(The Center Square) – The explosive revenue growth Tennessee experienced over the past few years is slowing and lawmakers are considering a budget that is 1.3% lower than the previous year’s spending plan.
Even a $343 million amendment from Gov. Bill Lee did not push the fiscal year 2026 budget over last year’s $60.6 billion total. The governor’s proposal brings the budget to $59.76 billion.
At the state moves forward, economists are projecting a slower revenue growth of 2%, according to Jim Bryson, commissioner of the Department of Finance and Administration.
Tennessee has been fortunate in revenue growth in the past years, Lee told The Center Square during a Thursday visit to Chattanooga.
“We have flattened out in our revenue growth but we knew that was going to come because we’ve had such rapid revenue growth,” Lee said. “Our revenues are over 40% higher than they were before the pandemic, that’s significant revenue growth.”
The state could also face cuts to federal funding. Sen. Bo Watson, R-Hixson, chairman of the Senate Ways and Means Committee has mentioned the possible losses in two committee meetings.
“Well, with what all is going on in D.C. right now, whether those federal dollars are going to be there or not is at least open to conjecture at this point since we’ve seen a freeze on federal funding in a number of areas already,” Watson said in a February meeting.
Lee said Tennessee is ready.
“When there will be federal cuts, we don’t know exactly when they’ll be, what they’ll look like, but we are positioned financially because we’ve been good stewards, I believe, for decades, frankly,” Lee said. “We’ve been good stewards with our taxpayers’ dollars, have kept ourselves in a very low debt position, one of the lowest debt states in America.”

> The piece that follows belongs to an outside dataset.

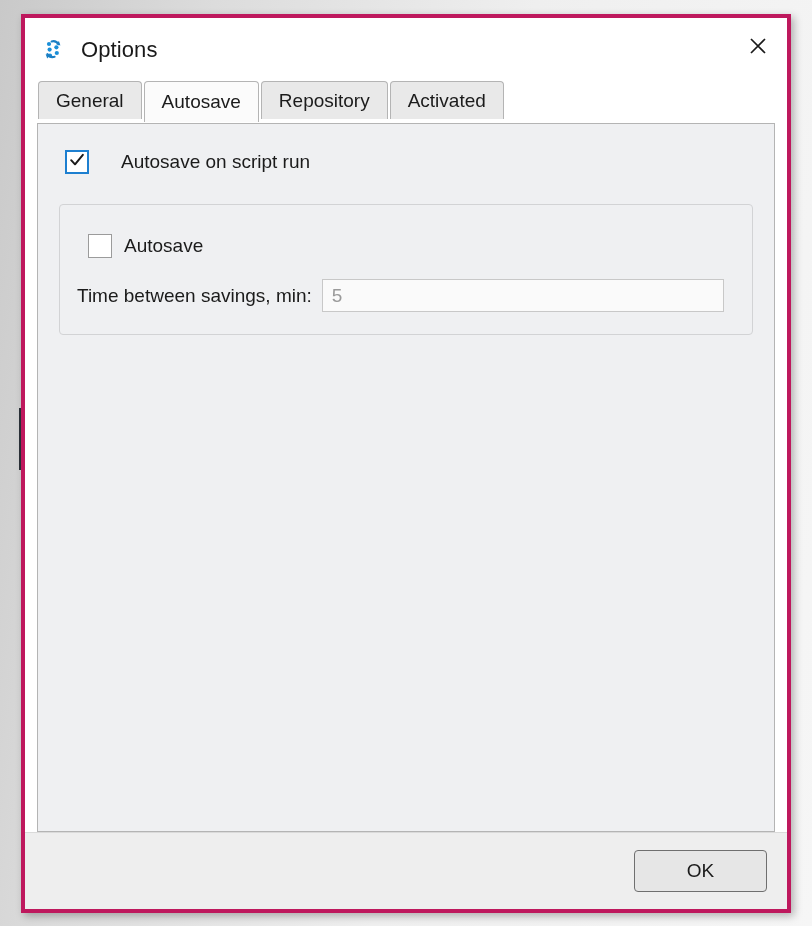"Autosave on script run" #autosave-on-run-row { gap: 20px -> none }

The FY26 budget adds a little less than $1 billion in bonding, Bryson told the Senate Ways and Means Committee this week. Debt service payments would increase from 1.36% to 1.76%, well below the state’s 6% target, he said.
“For context, if you look at when this administration came in, we were at 2.4% and we have paid off bonds and moved forward so we are now down to 1.36,” Bryson said. “So we’ve been very good with debt and feel like it’s time we can look at adding some additional debt because we have significant debt capacity and we can move forward without putting the state at significant risk.”
Lee’s $343 million amendment sets aside $10 million for artificial intelligence programs for the state, $20 million for school safety grants and $17 million for new indigent representation program for the criminal court system.